Paul Buchheit: Did anyone else notice that TechStars and Y-Combinator have the same application? - paul
http://paulbuchheit.blogspot.com/2007/03/anyone-else-notice-that-techstars-and-y.html
======
rms
Techstars is a clear second to Y Combinator. But there's nothing wrong it.
They have a solid program lined up. Yes, the application is completely
plagiarized. PG, did they ask permission or did they just do it?

Regardless, the YC application is pretty much perfect for this type of
program, so I can understand that they didn't want to mess with something that
worked. Plagiarism is a high form of flattery. The three or four changed or
new questions make the TS application worse than the YC one, they shouldn't
have bothered.

A venture capitalist is one of the founders of TS -- PG sees that as a
negative but it could make it easier to get money from a friendly venture
capitalist or provide insight into the notoriously obtuse mind of a VC.

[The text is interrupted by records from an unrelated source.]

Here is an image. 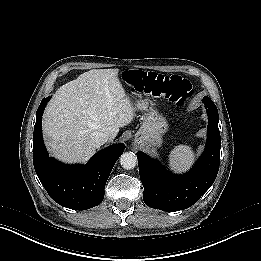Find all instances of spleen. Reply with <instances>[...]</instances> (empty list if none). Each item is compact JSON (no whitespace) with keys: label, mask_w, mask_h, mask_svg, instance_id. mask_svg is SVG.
I'll return each instance as SVG.
<instances>
[{"label":"spleen","mask_w":261,"mask_h":261,"mask_svg":"<svg viewBox=\"0 0 261 261\" xmlns=\"http://www.w3.org/2000/svg\"><path fill=\"white\" fill-rule=\"evenodd\" d=\"M195 161V153L188 145L175 146L169 154V165L175 172L187 171Z\"/></svg>","instance_id":"3e777b00"}]
</instances>
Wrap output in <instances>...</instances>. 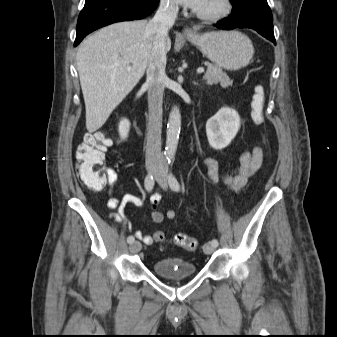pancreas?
Instances as JSON below:
<instances>
[{"instance_id":"cf45deb5","label":"pancreas","mask_w":337,"mask_h":337,"mask_svg":"<svg viewBox=\"0 0 337 337\" xmlns=\"http://www.w3.org/2000/svg\"><path fill=\"white\" fill-rule=\"evenodd\" d=\"M207 71L204 75V80L208 85L220 83L222 88L232 86L233 81L227 76V74L217 65L205 62Z\"/></svg>"}]
</instances>
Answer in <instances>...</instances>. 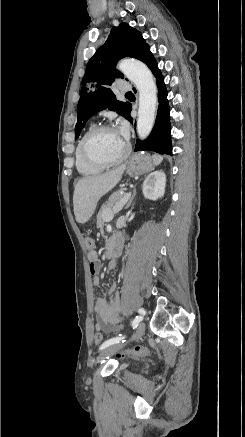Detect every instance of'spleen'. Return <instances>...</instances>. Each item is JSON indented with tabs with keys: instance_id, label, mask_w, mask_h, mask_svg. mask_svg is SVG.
<instances>
[{
	"instance_id": "spleen-1",
	"label": "spleen",
	"mask_w": 245,
	"mask_h": 437,
	"mask_svg": "<svg viewBox=\"0 0 245 437\" xmlns=\"http://www.w3.org/2000/svg\"><path fill=\"white\" fill-rule=\"evenodd\" d=\"M153 158L156 165H159L163 160V157L159 154H154Z\"/></svg>"
}]
</instances>
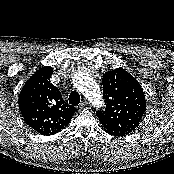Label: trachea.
I'll list each match as a JSON object with an SVG mask.
<instances>
[{"label": "trachea", "instance_id": "obj_1", "mask_svg": "<svg viewBox=\"0 0 174 174\" xmlns=\"http://www.w3.org/2000/svg\"><path fill=\"white\" fill-rule=\"evenodd\" d=\"M80 103V95L77 91H73L69 95V104L78 105Z\"/></svg>", "mask_w": 174, "mask_h": 174}]
</instances>
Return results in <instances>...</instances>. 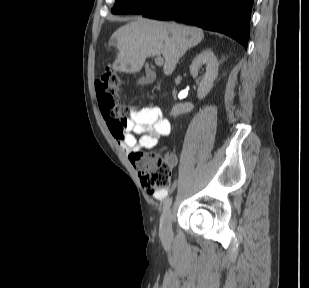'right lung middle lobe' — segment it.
Instances as JSON below:
<instances>
[{"label": "right lung middle lobe", "mask_w": 309, "mask_h": 288, "mask_svg": "<svg viewBox=\"0 0 309 288\" xmlns=\"http://www.w3.org/2000/svg\"><path fill=\"white\" fill-rule=\"evenodd\" d=\"M165 0H116L112 9L113 14L135 13L142 14L154 8Z\"/></svg>", "instance_id": "right-lung-middle-lobe-1"}]
</instances>
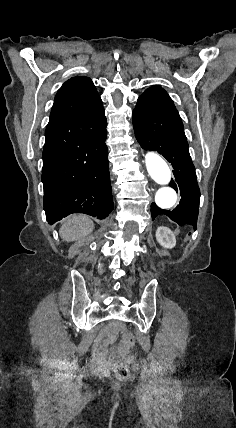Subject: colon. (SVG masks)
Instances as JSON below:
<instances>
[{
	"instance_id": "obj_1",
	"label": "colon",
	"mask_w": 236,
	"mask_h": 428,
	"mask_svg": "<svg viewBox=\"0 0 236 428\" xmlns=\"http://www.w3.org/2000/svg\"><path fill=\"white\" fill-rule=\"evenodd\" d=\"M123 345H124L125 349H131L134 347L135 338L131 333H126L124 335ZM114 373H115V376L120 380H126L130 376L129 367L123 361H119L118 363H116V365L114 366Z\"/></svg>"
}]
</instances>
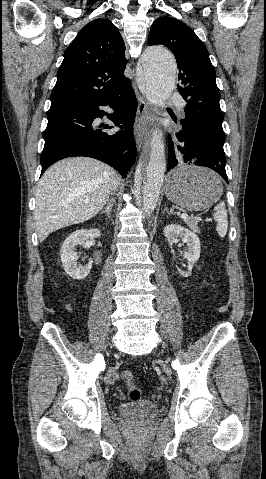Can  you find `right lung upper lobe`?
Returning <instances> with one entry per match:
<instances>
[{
    "label": "right lung upper lobe",
    "instance_id": "obj_1",
    "mask_svg": "<svg viewBox=\"0 0 266 479\" xmlns=\"http://www.w3.org/2000/svg\"><path fill=\"white\" fill-rule=\"evenodd\" d=\"M125 43L108 19L84 26L64 52L51 105L108 95L126 86Z\"/></svg>",
    "mask_w": 266,
    "mask_h": 479
}]
</instances>
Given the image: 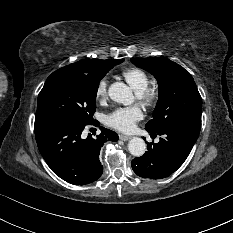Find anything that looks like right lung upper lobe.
Here are the masks:
<instances>
[{
  "instance_id": "1",
  "label": "right lung upper lobe",
  "mask_w": 233,
  "mask_h": 233,
  "mask_svg": "<svg viewBox=\"0 0 233 233\" xmlns=\"http://www.w3.org/2000/svg\"><path fill=\"white\" fill-rule=\"evenodd\" d=\"M105 61L106 60L88 59V60L78 61L76 63L67 65L65 67L82 71L85 73H91L96 71Z\"/></svg>"
}]
</instances>
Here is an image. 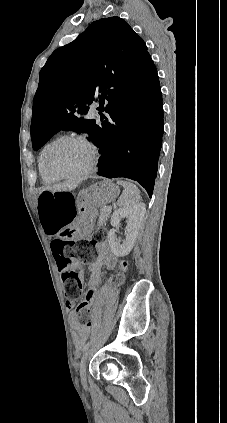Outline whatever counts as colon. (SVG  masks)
<instances>
[{"instance_id": "obj_1", "label": "colon", "mask_w": 227, "mask_h": 423, "mask_svg": "<svg viewBox=\"0 0 227 423\" xmlns=\"http://www.w3.org/2000/svg\"><path fill=\"white\" fill-rule=\"evenodd\" d=\"M40 220L47 234H60L52 243V251L57 262L58 270L64 286V294L67 300H76L81 297L85 273L82 265L92 263L96 254L93 241H72L69 238L73 233L70 225L75 217L74 199L71 193L66 191L46 190L41 193L38 200ZM96 240L105 238L103 229L95 233ZM126 262L121 263V269H126ZM122 280V274L116 277ZM93 291H89L85 299L76 309V318L80 323H89L93 302Z\"/></svg>"}]
</instances>
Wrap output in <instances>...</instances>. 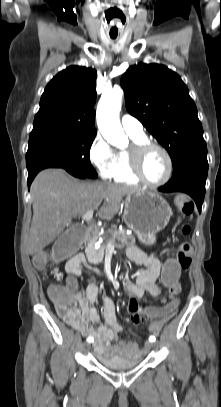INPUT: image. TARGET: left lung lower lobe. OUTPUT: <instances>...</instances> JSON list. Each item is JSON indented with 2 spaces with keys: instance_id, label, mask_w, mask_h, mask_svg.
<instances>
[{
  "instance_id": "1",
  "label": "left lung lower lobe",
  "mask_w": 221,
  "mask_h": 407,
  "mask_svg": "<svg viewBox=\"0 0 221 407\" xmlns=\"http://www.w3.org/2000/svg\"><path fill=\"white\" fill-rule=\"evenodd\" d=\"M208 173L207 154H200L185 160L173 171L171 180L160 187V192H184L189 194L201 212Z\"/></svg>"
}]
</instances>
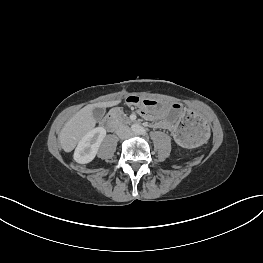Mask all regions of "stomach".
Masks as SVG:
<instances>
[{
  "label": "stomach",
  "instance_id": "obj_1",
  "mask_svg": "<svg viewBox=\"0 0 263 263\" xmlns=\"http://www.w3.org/2000/svg\"><path fill=\"white\" fill-rule=\"evenodd\" d=\"M127 104L159 113L160 122L177 134V140L184 147L192 148L206 140L207 132L202 118L183 103L162 104L155 99L131 96Z\"/></svg>",
  "mask_w": 263,
  "mask_h": 263
}]
</instances>
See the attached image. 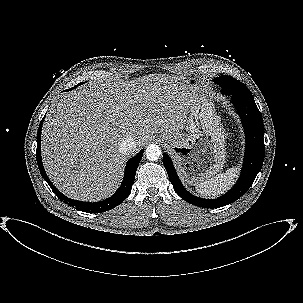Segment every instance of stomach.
Segmentation results:
<instances>
[{"label":"stomach","instance_id":"1","mask_svg":"<svg viewBox=\"0 0 303 303\" xmlns=\"http://www.w3.org/2000/svg\"><path fill=\"white\" fill-rule=\"evenodd\" d=\"M193 89H199L196 78L187 79ZM188 133L162 132L178 172L189 184H196L219 172L226 160L225 133L213 104L205 96L191 106L186 121Z\"/></svg>","mask_w":303,"mask_h":303}]
</instances>
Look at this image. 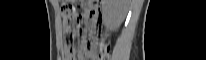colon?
<instances>
[{"label":"colon","instance_id":"5ec220e1","mask_svg":"<svg viewBox=\"0 0 206 60\" xmlns=\"http://www.w3.org/2000/svg\"><path fill=\"white\" fill-rule=\"evenodd\" d=\"M62 16L69 39L72 41L77 36L80 27L77 8L72 4H64L62 6ZM87 48L95 52L96 60H108V47L104 41L89 40L87 42Z\"/></svg>","mask_w":206,"mask_h":60}]
</instances>
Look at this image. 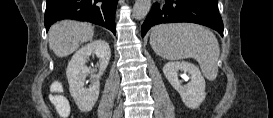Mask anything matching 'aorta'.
I'll return each instance as SVG.
<instances>
[{
	"mask_svg": "<svg viewBox=\"0 0 273 118\" xmlns=\"http://www.w3.org/2000/svg\"><path fill=\"white\" fill-rule=\"evenodd\" d=\"M151 8V0H136L133 7V17L137 20L144 19Z\"/></svg>",
	"mask_w": 273,
	"mask_h": 118,
	"instance_id": "1",
	"label": "aorta"
}]
</instances>
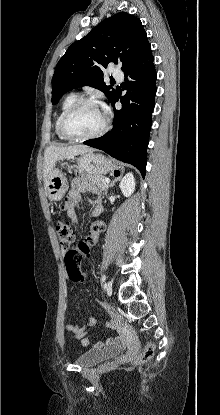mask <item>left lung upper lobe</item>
<instances>
[{
	"instance_id": "1",
	"label": "left lung upper lobe",
	"mask_w": 220,
	"mask_h": 415,
	"mask_svg": "<svg viewBox=\"0 0 220 415\" xmlns=\"http://www.w3.org/2000/svg\"><path fill=\"white\" fill-rule=\"evenodd\" d=\"M152 56L141 21L126 12L105 19L88 35L74 42L59 60L52 80V104L67 91L89 85L109 99L115 90L103 81L108 63L122 64V71L143 64Z\"/></svg>"
}]
</instances>
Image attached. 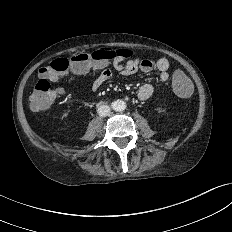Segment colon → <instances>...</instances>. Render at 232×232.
<instances>
[{
  "label": "colon",
  "mask_w": 232,
  "mask_h": 232,
  "mask_svg": "<svg viewBox=\"0 0 232 232\" xmlns=\"http://www.w3.org/2000/svg\"><path fill=\"white\" fill-rule=\"evenodd\" d=\"M134 55L129 49L99 48L92 52H80L70 58H57L47 67L40 70L39 81L30 97V105L34 111H43L55 101L60 90L51 87V82L62 78L68 71L82 73L91 65L102 64L116 56L125 59ZM172 85L175 93L180 97H188L192 92V85L188 77L181 70L173 74Z\"/></svg>",
  "instance_id": "1"
}]
</instances>
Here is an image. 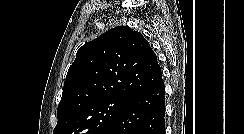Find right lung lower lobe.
Returning a JSON list of instances; mask_svg holds the SVG:
<instances>
[{
    "mask_svg": "<svg viewBox=\"0 0 244 134\" xmlns=\"http://www.w3.org/2000/svg\"><path fill=\"white\" fill-rule=\"evenodd\" d=\"M164 92L162 81L132 95L102 134H165Z\"/></svg>",
    "mask_w": 244,
    "mask_h": 134,
    "instance_id": "right-lung-lower-lobe-1",
    "label": "right lung lower lobe"
}]
</instances>
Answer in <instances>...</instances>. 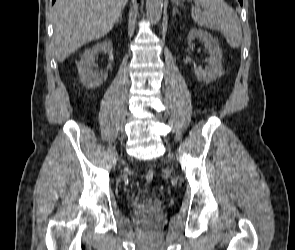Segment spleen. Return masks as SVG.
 I'll return each mask as SVG.
<instances>
[{"label": "spleen", "instance_id": "spleen-1", "mask_svg": "<svg viewBox=\"0 0 295 250\" xmlns=\"http://www.w3.org/2000/svg\"><path fill=\"white\" fill-rule=\"evenodd\" d=\"M202 12L197 7H192L193 20L201 27L220 30L228 45L238 49L242 42V30L238 16L234 9L224 0H199Z\"/></svg>", "mask_w": 295, "mask_h": 250}]
</instances>
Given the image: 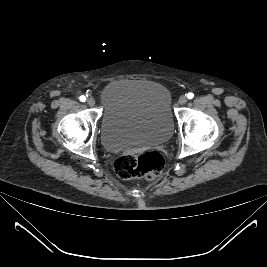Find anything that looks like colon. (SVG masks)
<instances>
[{
	"label": "colon",
	"mask_w": 267,
	"mask_h": 267,
	"mask_svg": "<svg viewBox=\"0 0 267 267\" xmlns=\"http://www.w3.org/2000/svg\"><path fill=\"white\" fill-rule=\"evenodd\" d=\"M163 156L154 151L125 154L114 162V171L122 179H147L157 177L164 168Z\"/></svg>",
	"instance_id": "colon-1"
}]
</instances>
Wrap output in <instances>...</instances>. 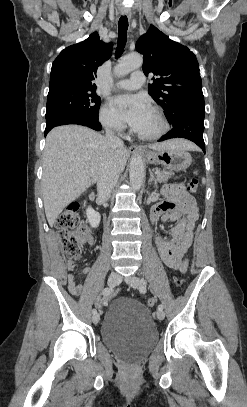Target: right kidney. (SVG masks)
Wrapping results in <instances>:
<instances>
[{"mask_svg": "<svg viewBox=\"0 0 247 407\" xmlns=\"http://www.w3.org/2000/svg\"><path fill=\"white\" fill-rule=\"evenodd\" d=\"M86 215L89 220V223L92 227L96 228L100 224L101 216L98 212L93 210L91 207H88L86 210Z\"/></svg>", "mask_w": 247, "mask_h": 407, "instance_id": "right-kidney-1", "label": "right kidney"}]
</instances>
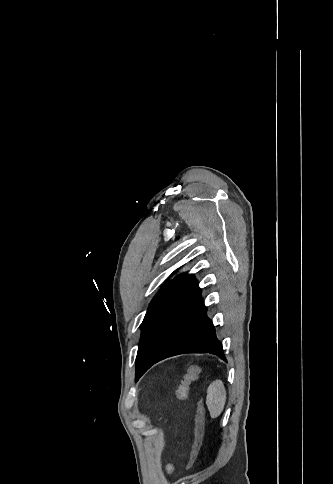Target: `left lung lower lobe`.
<instances>
[{"instance_id":"obj_1","label":"left lung lower lobe","mask_w":333,"mask_h":484,"mask_svg":"<svg viewBox=\"0 0 333 484\" xmlns=\"http://www.w3.org/2000/svg\"><path fill=\"white\" fill-rule=\"evenodd\" d=\"M200 295L195 278L182 274L159 296L142 324L136 381L156 362L179 354L211 353L226 361Z\"/></svg>"}]
</instances>
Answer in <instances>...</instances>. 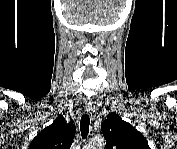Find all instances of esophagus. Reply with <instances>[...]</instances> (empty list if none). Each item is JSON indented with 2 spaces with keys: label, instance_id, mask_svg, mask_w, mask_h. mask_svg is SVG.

TS also has more than one session a week. I see that additional structure as a
good thing but I'm sure PG would argue that it's taking time away from
hacking.

The website of each company certainly shows a difference in mentality -- YC is
stylized minimalism, TS is over the top web design you get when you pay
someone too much to design you a site.

So what should you do? Apply to both. Don't sell yourself short. Boulder's a
nice city. So is Boston (even though the trains don't run past midnight).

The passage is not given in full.